The Scrapbook by Heather Clark
Published June 2025 via Pantheon
★★★
It's the mid-90s, and when Anna meets Christoph, it feels right. Their relationship cannot be easy—he's German, she's American, and to make it work they'll have to span an ocean. But their conversations are deep and the attraction is there and this is a relationship unlike any other that she's had. And: their grandfathers fought on opposing sides of WWII, and with Anna trying to understand her grandfather's experience better, her relationship with Christoph feels like something that can make it tangible. And if Christoph doesn't seem as invested as she is, well. They can make it work, surely. It's fate, or something like that.
The Scrapbook takes place mostly in the 90s (Anna and Christoph) and partly in the 40s (their grandfathers). Christoph holds fast to the story that one of his grandfathers joined the resistance, while acknowledging that someday he'll have to find out—and face—what else that grandfather did in the war; Anna's grandfather has a more straightforward trajectory, but not one without its horrors. His scrapbook, the one the book is named after, is based on Clark's own grandfather's scrapbook, so there's an interesting based-on-a-true-story element to part of the plot.

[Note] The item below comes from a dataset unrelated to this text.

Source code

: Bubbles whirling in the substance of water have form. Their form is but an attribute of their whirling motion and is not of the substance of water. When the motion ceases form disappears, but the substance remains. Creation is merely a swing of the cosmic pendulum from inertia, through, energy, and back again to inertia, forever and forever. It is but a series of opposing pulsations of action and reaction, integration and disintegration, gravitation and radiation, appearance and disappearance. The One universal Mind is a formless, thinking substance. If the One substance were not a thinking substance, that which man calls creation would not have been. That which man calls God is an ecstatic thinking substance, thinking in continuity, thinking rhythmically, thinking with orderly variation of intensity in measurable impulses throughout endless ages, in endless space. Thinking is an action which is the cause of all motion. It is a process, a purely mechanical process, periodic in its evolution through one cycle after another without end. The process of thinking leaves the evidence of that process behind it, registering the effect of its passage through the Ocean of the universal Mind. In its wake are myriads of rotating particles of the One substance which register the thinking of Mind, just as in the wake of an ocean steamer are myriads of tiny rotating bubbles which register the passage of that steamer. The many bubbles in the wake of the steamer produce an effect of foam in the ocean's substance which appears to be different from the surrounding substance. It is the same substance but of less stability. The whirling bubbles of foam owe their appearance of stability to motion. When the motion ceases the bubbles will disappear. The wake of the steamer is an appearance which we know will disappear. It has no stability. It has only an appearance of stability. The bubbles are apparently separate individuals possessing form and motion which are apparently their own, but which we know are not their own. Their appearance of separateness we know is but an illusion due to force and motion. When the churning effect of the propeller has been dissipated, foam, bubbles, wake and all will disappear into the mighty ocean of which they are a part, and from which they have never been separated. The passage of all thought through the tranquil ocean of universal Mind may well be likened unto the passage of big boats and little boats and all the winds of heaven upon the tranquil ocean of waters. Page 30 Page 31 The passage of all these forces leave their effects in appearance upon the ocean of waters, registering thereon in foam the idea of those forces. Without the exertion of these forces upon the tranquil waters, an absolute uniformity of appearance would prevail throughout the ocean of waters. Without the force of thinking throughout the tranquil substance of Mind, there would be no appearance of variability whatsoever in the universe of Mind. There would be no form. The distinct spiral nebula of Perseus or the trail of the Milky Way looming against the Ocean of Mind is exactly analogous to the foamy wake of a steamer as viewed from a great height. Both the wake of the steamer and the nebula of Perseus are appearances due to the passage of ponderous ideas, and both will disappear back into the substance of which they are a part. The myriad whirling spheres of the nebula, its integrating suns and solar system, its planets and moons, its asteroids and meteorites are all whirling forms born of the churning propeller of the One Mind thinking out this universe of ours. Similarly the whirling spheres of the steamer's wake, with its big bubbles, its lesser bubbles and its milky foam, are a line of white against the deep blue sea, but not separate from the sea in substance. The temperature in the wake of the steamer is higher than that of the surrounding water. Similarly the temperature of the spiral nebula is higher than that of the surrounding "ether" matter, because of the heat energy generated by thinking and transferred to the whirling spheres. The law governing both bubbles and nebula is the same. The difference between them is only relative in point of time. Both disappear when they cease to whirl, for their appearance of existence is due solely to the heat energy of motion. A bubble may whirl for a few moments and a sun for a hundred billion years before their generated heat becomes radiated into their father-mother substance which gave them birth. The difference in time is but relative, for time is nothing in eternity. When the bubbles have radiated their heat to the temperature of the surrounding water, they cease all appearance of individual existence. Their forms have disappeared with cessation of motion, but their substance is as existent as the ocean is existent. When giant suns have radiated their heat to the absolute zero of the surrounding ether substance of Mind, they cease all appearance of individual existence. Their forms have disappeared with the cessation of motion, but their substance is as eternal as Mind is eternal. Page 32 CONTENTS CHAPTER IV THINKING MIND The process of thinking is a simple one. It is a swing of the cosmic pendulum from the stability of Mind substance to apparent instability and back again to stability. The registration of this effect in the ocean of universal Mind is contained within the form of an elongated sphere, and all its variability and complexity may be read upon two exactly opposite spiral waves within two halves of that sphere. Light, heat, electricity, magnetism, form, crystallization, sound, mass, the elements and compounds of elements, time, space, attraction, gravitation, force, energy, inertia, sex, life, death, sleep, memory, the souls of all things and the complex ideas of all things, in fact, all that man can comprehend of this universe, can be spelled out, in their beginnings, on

It was kind of surprising to me how focused Anna and Christoph are on WWII—while I may be misremembering, it is not clear to me whether Anna has any real understanding of what happened in Germany between 1945 and 1990. To be fair, she is a product of the American education system (my own American history classes never made it past Reconstruction, and I never took a world history class), and even now WWII continues to get a lot more press than the DDR. It's so clear, early on in the book, that their intense conversations about war and trauma are not really sustainable; they know each other mostly in short, intense bursts, the sort of brief time frames where people can hold on to the image they want to project rather than letting the more...maybe not the more honest parts, but the more prevalent parts of themselves through. I guess by the end of the book I was still wondering a bit who Christoph is outside the limited parts Anna sees of him. Not the best fit for me, but I'm glad to have read this (I'm always interested in contemporary fiction about post-war and post-DDR Germany).
Thanks to the author and publisher for providing a review copy via NetGalley.